Liczący 300 lat zegar pozostawał unieruchomiony od ponad dwóch miesięcy ze względu na uszkodzone szklane schody prowadzące do wieży ratuszowej. To właśnie na niej znajduje się mechanizm zegara. - Podczas jednej z wycieczek zwiedzający nadepnął na stopień, szklana tafla odkleiła się i spadła na dół rozbijając przy okazji kolejne stopnie - wyjaśnia Andrzej Szpunar, dyrektor Muzeum Okręgowego w Tarnowie.
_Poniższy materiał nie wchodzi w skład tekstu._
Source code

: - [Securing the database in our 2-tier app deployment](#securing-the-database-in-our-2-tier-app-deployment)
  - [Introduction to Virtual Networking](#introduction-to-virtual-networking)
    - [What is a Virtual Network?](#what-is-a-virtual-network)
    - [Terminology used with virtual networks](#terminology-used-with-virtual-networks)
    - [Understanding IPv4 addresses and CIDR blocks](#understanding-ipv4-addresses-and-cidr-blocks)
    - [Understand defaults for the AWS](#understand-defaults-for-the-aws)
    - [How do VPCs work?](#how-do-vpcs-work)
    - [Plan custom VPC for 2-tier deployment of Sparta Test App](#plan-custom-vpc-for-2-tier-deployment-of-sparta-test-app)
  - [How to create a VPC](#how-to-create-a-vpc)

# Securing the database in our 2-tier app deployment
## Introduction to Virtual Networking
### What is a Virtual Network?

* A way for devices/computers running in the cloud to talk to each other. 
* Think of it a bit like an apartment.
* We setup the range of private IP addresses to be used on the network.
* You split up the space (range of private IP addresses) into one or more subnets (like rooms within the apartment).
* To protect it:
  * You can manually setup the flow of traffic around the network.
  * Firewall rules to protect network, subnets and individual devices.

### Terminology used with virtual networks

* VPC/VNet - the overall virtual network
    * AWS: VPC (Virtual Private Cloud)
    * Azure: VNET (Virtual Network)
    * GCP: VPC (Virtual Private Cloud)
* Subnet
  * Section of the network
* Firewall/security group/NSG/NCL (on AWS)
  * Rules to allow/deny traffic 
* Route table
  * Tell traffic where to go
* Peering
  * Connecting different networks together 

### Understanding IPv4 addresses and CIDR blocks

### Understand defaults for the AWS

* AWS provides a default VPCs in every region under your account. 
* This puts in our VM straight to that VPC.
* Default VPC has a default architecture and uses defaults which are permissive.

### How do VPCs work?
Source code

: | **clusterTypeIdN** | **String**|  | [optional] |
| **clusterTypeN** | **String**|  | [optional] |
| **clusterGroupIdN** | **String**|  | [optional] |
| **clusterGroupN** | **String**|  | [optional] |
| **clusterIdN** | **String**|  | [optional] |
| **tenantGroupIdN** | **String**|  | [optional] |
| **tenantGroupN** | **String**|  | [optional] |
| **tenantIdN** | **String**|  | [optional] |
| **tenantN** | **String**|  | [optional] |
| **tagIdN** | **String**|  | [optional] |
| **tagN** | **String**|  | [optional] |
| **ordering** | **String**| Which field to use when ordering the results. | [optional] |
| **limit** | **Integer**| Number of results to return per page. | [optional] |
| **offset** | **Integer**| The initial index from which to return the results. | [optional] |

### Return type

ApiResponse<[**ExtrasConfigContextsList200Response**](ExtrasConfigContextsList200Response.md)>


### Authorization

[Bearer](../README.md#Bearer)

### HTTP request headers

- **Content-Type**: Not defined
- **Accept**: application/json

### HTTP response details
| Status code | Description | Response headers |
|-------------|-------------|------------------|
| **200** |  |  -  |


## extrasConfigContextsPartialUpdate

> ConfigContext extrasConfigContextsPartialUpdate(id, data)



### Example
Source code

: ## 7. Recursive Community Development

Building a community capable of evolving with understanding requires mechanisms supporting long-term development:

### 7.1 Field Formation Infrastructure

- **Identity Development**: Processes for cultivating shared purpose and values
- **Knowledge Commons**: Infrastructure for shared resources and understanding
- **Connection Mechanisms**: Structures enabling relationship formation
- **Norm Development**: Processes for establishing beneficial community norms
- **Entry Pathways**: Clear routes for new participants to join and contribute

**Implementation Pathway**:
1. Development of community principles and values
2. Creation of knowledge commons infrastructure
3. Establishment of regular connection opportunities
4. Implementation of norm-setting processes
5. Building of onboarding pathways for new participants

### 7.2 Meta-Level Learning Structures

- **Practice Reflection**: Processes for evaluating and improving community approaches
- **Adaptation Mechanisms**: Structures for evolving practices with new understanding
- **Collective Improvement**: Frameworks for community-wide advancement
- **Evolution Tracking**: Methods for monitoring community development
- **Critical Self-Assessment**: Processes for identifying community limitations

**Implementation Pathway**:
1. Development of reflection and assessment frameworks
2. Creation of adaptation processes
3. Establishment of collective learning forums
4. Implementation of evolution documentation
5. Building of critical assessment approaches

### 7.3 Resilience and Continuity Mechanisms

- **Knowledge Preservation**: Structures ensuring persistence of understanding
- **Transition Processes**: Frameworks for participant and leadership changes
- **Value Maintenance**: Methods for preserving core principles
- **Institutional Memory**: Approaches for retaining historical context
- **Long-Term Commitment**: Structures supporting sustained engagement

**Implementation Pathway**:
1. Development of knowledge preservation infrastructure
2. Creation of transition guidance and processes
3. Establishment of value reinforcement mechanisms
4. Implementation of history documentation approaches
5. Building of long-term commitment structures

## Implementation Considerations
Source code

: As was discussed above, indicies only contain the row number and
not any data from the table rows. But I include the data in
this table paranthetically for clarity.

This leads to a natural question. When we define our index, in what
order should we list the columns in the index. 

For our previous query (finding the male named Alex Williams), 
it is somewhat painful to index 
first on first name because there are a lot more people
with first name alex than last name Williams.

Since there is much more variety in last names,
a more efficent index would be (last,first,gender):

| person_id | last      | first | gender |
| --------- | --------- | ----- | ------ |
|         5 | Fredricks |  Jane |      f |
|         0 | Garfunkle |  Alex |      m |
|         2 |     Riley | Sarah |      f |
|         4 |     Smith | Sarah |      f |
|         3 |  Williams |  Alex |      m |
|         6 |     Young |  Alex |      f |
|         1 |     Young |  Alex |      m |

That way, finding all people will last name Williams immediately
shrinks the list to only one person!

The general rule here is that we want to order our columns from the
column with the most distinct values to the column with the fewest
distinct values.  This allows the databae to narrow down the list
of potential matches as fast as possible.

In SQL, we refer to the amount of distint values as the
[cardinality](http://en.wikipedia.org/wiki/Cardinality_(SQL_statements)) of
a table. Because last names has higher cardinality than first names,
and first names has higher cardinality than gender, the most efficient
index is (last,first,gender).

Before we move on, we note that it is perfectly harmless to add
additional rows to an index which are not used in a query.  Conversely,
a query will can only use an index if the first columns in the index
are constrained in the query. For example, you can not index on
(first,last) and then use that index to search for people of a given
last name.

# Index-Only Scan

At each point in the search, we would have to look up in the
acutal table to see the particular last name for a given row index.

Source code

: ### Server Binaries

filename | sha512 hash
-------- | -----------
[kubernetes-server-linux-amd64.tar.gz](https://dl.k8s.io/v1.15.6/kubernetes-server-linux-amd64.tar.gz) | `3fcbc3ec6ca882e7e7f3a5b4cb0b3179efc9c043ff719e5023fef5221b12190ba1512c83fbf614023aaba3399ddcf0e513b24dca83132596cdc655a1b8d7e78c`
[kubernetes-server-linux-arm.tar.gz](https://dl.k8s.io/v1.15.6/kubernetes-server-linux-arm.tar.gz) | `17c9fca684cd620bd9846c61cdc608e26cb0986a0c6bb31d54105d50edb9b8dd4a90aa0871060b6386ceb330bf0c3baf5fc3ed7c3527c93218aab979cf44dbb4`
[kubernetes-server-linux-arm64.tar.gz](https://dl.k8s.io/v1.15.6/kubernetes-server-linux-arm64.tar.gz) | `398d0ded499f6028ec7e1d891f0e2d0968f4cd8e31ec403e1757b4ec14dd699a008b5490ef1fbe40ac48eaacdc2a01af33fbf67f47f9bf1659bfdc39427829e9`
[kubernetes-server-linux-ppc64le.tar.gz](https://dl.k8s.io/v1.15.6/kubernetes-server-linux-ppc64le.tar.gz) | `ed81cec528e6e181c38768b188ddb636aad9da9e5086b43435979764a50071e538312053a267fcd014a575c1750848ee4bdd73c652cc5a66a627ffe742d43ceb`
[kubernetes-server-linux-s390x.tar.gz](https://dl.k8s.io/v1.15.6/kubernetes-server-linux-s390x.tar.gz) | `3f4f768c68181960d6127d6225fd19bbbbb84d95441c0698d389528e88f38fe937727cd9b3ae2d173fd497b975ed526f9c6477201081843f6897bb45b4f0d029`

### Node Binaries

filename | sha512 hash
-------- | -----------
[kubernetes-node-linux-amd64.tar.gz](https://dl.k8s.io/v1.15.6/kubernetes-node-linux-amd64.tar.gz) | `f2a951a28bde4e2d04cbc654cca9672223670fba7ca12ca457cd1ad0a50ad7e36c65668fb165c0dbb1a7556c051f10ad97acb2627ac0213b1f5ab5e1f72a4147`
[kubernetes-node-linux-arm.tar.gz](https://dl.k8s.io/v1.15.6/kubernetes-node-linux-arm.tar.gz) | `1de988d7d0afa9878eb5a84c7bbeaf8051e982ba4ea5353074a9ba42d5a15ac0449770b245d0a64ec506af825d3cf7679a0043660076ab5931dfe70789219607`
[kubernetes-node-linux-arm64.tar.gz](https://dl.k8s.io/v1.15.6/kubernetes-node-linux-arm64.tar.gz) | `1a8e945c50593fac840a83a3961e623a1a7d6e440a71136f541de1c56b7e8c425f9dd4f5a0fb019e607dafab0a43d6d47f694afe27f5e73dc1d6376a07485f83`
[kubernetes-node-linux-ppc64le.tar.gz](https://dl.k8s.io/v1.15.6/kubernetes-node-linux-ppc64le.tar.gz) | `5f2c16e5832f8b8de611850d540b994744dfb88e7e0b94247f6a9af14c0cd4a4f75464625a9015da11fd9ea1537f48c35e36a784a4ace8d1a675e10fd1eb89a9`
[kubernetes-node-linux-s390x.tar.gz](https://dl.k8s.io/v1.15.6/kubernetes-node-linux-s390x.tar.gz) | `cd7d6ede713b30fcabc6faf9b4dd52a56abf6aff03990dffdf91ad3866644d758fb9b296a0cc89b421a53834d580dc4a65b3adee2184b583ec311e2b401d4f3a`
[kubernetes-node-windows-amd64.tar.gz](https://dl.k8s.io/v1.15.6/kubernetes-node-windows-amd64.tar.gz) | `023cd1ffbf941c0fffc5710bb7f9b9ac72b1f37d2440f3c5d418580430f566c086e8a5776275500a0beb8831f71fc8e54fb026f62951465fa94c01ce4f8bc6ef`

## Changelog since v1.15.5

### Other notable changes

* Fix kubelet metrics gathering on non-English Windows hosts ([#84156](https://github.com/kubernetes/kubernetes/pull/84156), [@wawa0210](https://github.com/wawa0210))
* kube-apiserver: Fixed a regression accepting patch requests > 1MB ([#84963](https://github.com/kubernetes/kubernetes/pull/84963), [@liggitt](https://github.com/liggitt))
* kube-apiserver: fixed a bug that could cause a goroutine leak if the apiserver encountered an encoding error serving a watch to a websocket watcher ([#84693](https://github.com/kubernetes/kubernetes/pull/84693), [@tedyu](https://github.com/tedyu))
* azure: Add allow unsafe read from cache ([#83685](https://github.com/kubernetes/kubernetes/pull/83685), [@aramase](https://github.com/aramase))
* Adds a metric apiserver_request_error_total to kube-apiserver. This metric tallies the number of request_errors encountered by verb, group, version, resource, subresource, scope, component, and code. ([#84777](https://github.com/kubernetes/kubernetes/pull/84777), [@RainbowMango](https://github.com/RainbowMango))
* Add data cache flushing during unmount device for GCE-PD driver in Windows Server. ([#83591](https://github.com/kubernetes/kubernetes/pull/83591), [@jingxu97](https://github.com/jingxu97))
Uszkodzone schody sprawiły, że dostęp do wieży ratuszowej był utrudniony i tym samym nie można było nakręcić zegara. Remont schodów wyceniono na 15 tys. zł, a muzeum ma problemy ze znalezieniem takiej kwoty w swoim budżecie.
Dyrektor muzeum postanowił więc, że sam będzie pokonywał uszkodzone schody i nakręcał zegar. - Nie mogę przymuszać pracowników do robienia czegoś, co jest niebezpieczne. Poprosiłem więc osobę, która dotąd zajmowała się nakręcaniem zegara, aby pokazał mi jak to należy wykonywać. No i teraz ja to robię - przyznaje z uśmiechem Szpunar.
A nie jest to wcale łatwe. Wymaga dużej siły i sprawności fizycznej. Codziennie ok. godz. 10 dyrektor musi pokonać uszkodzone schody i za pomocą specjalnej korby nakręca mechanizm zegara w trzech bębnach, które odpowiadają za godziny, minuty oraz dzwonienie. Zajmuje to ok. 10 minut.